Copy out the data below, substituting "catalog number" for every instance of "catalogue / barcode" and leaving everything else as it is.

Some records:
┏━━

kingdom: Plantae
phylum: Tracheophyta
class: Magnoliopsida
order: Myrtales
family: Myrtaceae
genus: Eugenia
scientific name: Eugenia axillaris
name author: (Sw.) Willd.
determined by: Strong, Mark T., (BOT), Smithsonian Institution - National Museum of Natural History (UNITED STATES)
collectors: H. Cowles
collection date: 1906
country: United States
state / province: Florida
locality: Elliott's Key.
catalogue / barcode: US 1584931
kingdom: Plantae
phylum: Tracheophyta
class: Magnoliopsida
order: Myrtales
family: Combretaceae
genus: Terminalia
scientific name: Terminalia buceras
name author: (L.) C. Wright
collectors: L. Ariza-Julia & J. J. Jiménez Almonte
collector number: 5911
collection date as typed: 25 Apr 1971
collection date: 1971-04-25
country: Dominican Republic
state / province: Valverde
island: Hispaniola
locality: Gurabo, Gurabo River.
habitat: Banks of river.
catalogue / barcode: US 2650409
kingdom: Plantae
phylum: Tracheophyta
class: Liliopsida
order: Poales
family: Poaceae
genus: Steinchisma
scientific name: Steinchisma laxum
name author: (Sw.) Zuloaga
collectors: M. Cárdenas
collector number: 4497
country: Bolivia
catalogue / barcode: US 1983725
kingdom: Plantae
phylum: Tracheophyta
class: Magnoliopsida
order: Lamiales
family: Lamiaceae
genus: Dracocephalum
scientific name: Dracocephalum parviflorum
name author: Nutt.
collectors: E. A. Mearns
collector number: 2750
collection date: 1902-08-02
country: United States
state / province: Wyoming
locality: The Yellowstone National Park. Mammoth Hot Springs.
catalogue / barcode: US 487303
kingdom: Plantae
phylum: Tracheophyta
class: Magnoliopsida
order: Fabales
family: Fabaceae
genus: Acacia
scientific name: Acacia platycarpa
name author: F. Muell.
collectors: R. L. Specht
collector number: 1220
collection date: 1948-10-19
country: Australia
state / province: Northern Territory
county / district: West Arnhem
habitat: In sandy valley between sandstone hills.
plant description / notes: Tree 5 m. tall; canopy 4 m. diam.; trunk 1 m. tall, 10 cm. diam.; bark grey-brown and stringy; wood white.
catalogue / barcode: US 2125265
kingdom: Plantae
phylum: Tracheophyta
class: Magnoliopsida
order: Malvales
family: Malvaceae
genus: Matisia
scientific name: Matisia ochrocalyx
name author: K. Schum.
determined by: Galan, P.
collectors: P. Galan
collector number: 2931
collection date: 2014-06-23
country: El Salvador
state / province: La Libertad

┗━━

— Right answer —
kingdom: Plantae
phylum: Tracheophyta
class: Magnoliopsida
order: Myrtales
family: Myrtaceae
genus: Eugenia
scientific name: Eugenia axillaris
name author: (Sw.) Willd.
determined by: Strong, Mark T., (BOT), Smithsonian Institution - National Museum of Natural History (UNITED STATES)
collectors: H. Cowles
collection date: 1906
country: United States
state / province: Florida
locality: Elliott's Key.
catalog number: US 1584931
kingdom: Plantae
phylum: Tracheophyta
class: Magnoliopsida
order: Myrtales
family: Combretaceae
genus: Terminalia
scientific name: Terminalia buceras
name author: (L.) C. Wright
collectors: L. Ariza-Julia & J. J. Jiménez Almonte
collector number: 5911
collection date as typed: 25 Apr 1971
collection date: 1971-04-25
country: Dominican Republic
state / province: Valverde
island: Hispaniola
locality: Gurabo, Gurabo River.
habitat: Banks of river.
catalog number: US 2650409
kingdom: Plantae
phylum: Tracheophyta
class: Liliopsida
order: Poales
family: Poaceae
genus: Steinchisma
scientific name: Steinchisma laxum
name author: (Sw.) Zuloaga
collectors: M. Cárdenas
collector number: 4497
country: Bolivia
catalog number: US 1983725
kingdom: Plantae
phylum: Tracheophyta
class: Magnoliopsida
order: Lamiales
family: Lamiaceae
genus: Dracocephalum
scientific name: Dracocephalum parviflorum
name author: Nutt.
collectors: E. A. Mearns
collector number: 2750
collection date: 1902-08-02
country: United States
state / province: Wyoming
locality: The Yellowstone National Park. Mammoth Hot Springs.
catalog number: US 487303
kingdom: Plantae
phylum: Tracheophyta
class: Magnoliopsida
order: Fabales
family: Fabaceae
genus: Acacia
scientific name: Acacia platycarpa
name author: F. Muell.
collectors: R. L. Specht
collector number: 1220
collection date: 1948-10-19
country: Australia
state / province: Northern Territory
county / district: West Arnhem
habitat: In sandy valley between sandstone hills.
plant description / notes: Tree 5 m. tall; canopy 4 m. diam.; trunk 1 m. tall, 10 cm. diam.; bark grey-brown and stringy; wood white.
catalog number: US 2125265
kingdom: Plantae
phylum: Tracheophyta
class: Magnoliopsida
order: Malvales
family: Malvaceae
genus: Matisia
scientific name: Matisia ochrocalyx
name author: K. Schum.
determined by: Galan, P.
collectors: P. Galan
collector number: 2931
collection date: 2014-06-23
country: El Salvador
state / province: La Libertad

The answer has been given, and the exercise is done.